*** Block opens ***
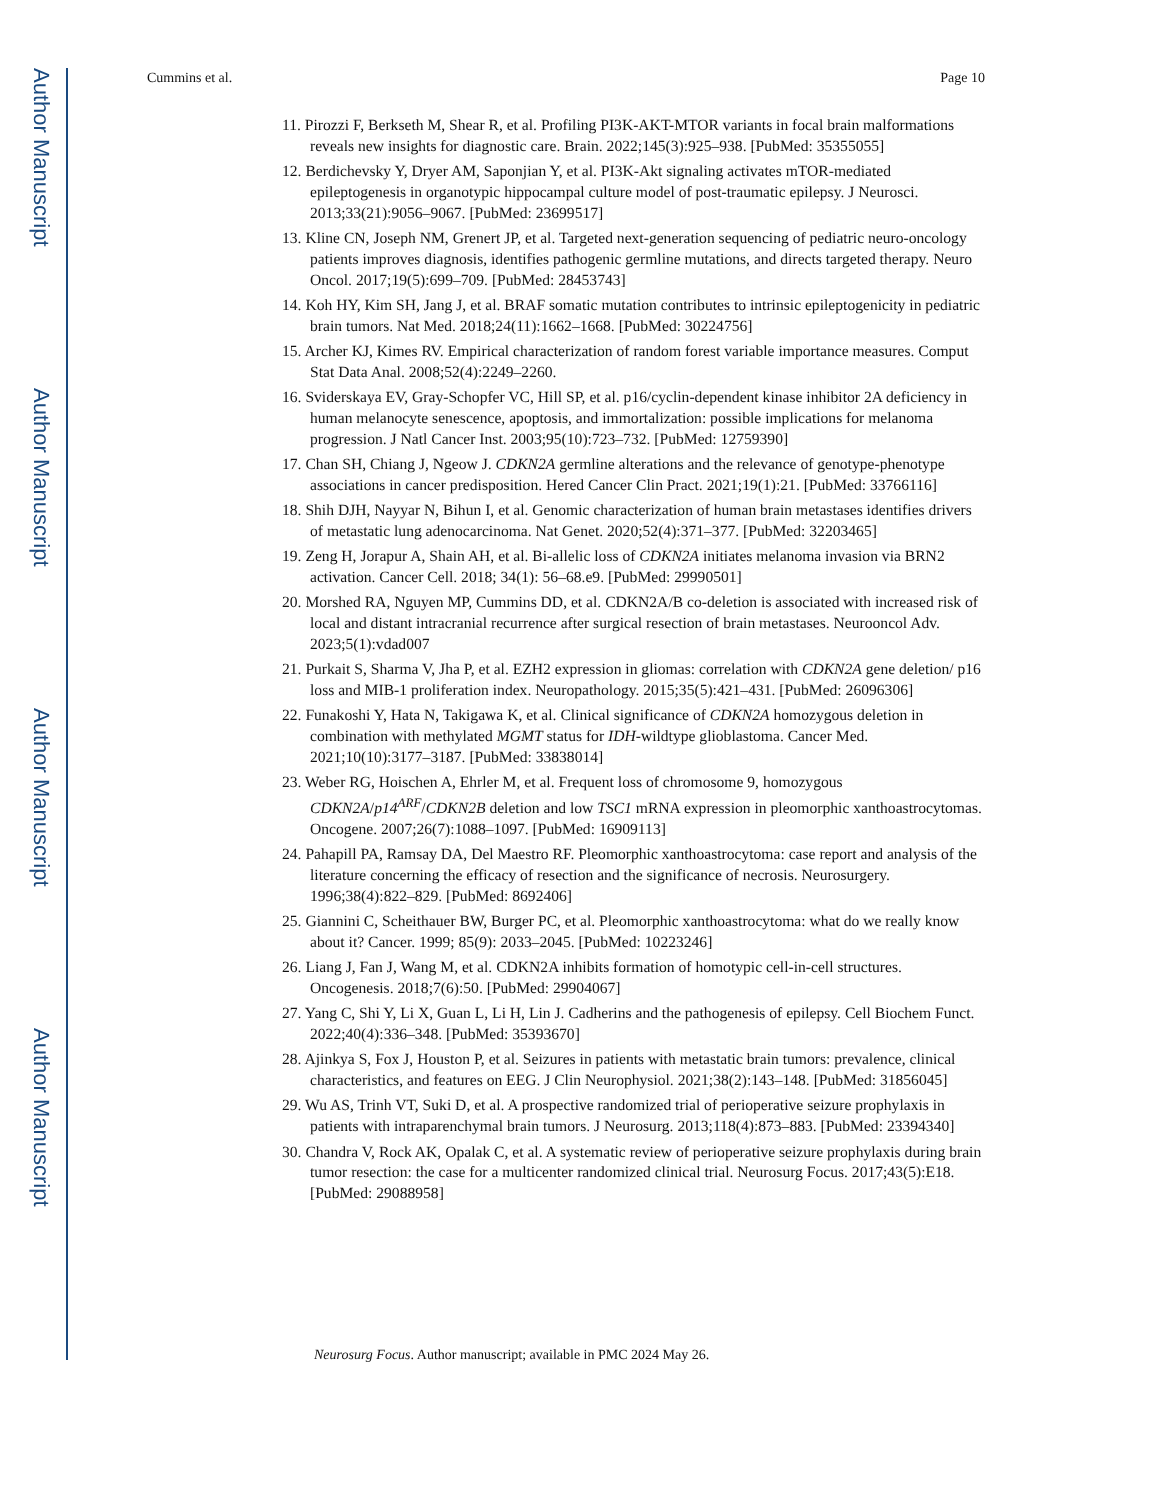Author Manuscript
Author Manuscript
Author Manuscript
Author Manuscript
Cummins et al. Page 10
11. Pirozzi F, Berkseth M, Shear R, et al. Profiling PI3K-AKT-MTOR variants in focal brain malformations reveals new insights for diagnostic care. Brain. 2022;145(3):925–938. [PubMed: 35355055]
12. Berdichevsky Y, Dryer AM, Saponjian Y, et al. PI3K-Akt signaling activates mTOR-mediated epileptogenesis in organotypic hippocampal culture model of post-traumatic epilepsy. J Neurosci. 2013;33(21):9056–9067. [PubMed: 23699517]
13. Kline CN, Joseph NM, Grenert JP, et al. Targeted next-generation sequencing of pediatric neuro-oncology patients improves diagnosis, identifies pathogenic germline mutations, and directs targeted therapy. Neuro Oncol. 2017;19(5):699–709. [PubMed: 28453743]
14. Koh HY, Kim SH, Jang J, et al. BRAF somatic mutation contributes to intrinsic epileptogenicity in pediatric brain tumors. Nat Med. 2018;24(11):1662–1668. [PubMed: 30224756]
15. Archer KJ, Kimes RV. Empirical characterization of random forest variable importance measures. Comput Stat Data Anal. 2008;52(4):2249–2260.
16. Sviderskaya EV, Gray-Schopfer VC, Hill SP, et al. p16/cyclin-dependent kinase inhibitor 2A deficiency in human melanocyte senescence, apoptosis, and immortalization: possible implications for melanoma progression. J Natl Cancer Inst. 2003;95(10):723–732. [PubMed: 12759390]
17. Chan SH, Chiang J, Ngeow J. CDKN2A germline alterations and the relevance of genotype-phenotype associations in cancer predisposition. Hered Cancer Clin Pract. 2021;19(1):21. [PubMed: 33766116]
18. Shih DJH, Nayyar N, Bihun I, et al. Genomic characterization of human brain metastases identifies drivers of metastatic lung adenocarcinoma. Nat Genet. 2020;52(4):371–377. [PubMed: 32203465]
19. Zeng H, Jorapur A, Shain AH, et al. Bi-allelic loss of CDKN2A initiates melanoma invasion via BRN2 activation. Cancer Cell. 2018; 34(1): 56–68.e9. [PubMed: 29990501]
20. Morshed RA, Nguyen MP, Cummins DD, et al. CDKN2A/B co-deletion is associated with increased risk of local and distant intracranial recurrence after surgical resection of brain metastases. Neurooncol Adv. 2023;5(1):vdad007
21. Purkait S, Sharma V, Jha P, et al. EZH2 expression in gliomas: correlation with CDKN2A gene deletion/ p16 loss and MIB-1 proliferation index. Neuropathology. 2015;35(5):421–431. [PubMed: 26096306]
22. Funakoshi Y, Hata N, Takigawa K, et al. Clinical significance of CDKN2A homozygous deletion in combination with methylated MGMT status for IDH-wildtype glioblastoma. Cancer Med. 2021;10(10):3177–3187. [PubMed: 33838014]
23. Weber RG, Hoischen A, Ehrler M, et al. Frequent loss of chromosome 9, homozygous CDKN2A/p14<sup>ARF</sup>/CDKN2B deletion and low TSC1 mRNA expression in pleomorphic xanthoastrocytomas. Oncogene. 2007;26(7):1088–1097. [PubMed: 16909113]
24. Pahapill PA, Ramsay DA, Del Maestro RF. Pleomorphic xanthoastrocytoma: case report and analysis of the literature concerning the efficacy of resection and the significance of necrosis. Neurosurgery. 1996;38(4):822–829. [PubMed: 8692406]
25. Giannini C, Scheithauer BW, Burger PC, et al. Pleomorphic xanthoastrocytoma: what do we really know about it? Cancer. 1999; 85(9): 2033–2045. [PubMed: 10223246]
26. Liang J, Fan J, Wang M, et al. CDKN2A inhibits formation of homotypic cell-in-cell structures. Oncogenesis. 2018;7(6):50. [PubMed: 29904067]
27. Yang C, Shi Y, Li X, Guan L, Li H, Lin J. Cadherins and the pathogenesis of epilepsy. Cell Biochem Funct. 2022;40(4):336–348. [PubMed: 35393670]
28. Ajinkya S, Fox J, Houston P, et al. Seizures in patients with metastatic brain tumors: prevalence, clinical characteristics, and features on EEG. J Clin Neurophysiol. 2021;38(2):143–148. [PubMed: 31856045]
29. Wu AS, Trinh VT, Suki D, et al. A prospective randomized trial of perioperative seizure prophylaxis in patients with intraparenchymal brain tumors. J Neurosurg. 2013;118(4):873–883. [PubMed: 23394340]
30. Chandra V, Rock AK, Opalak C, et al. A systematic review of perioperative seizure prophylaxis during brain tumor resection: the case for a multicenter randomized clinical trial. Neurosurg Focus. 2017;43(5):E18. [PubMed: 29088958]
Neurosurg Focus. Author manuscript; available in PMC 2024 May 26.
*** Block closes ***
-- The task --
Every line that contains the string "characterization" should be returned from the data.

-- Exercise response --
15. Archer KJ, Kimes RV. Empirical characterization of random forest variable importance measures. Comput Stat Data Anal. 2008;52(4):2249–2260.
18. Shih DJH, Nayyar N, Bihun I, et al. Genomic characterization of human brain metastases identifies drivers of metastatic lung adenocarcinoma. Nat Genet. 2020;52(4):371–377. [PubMed: 32203465]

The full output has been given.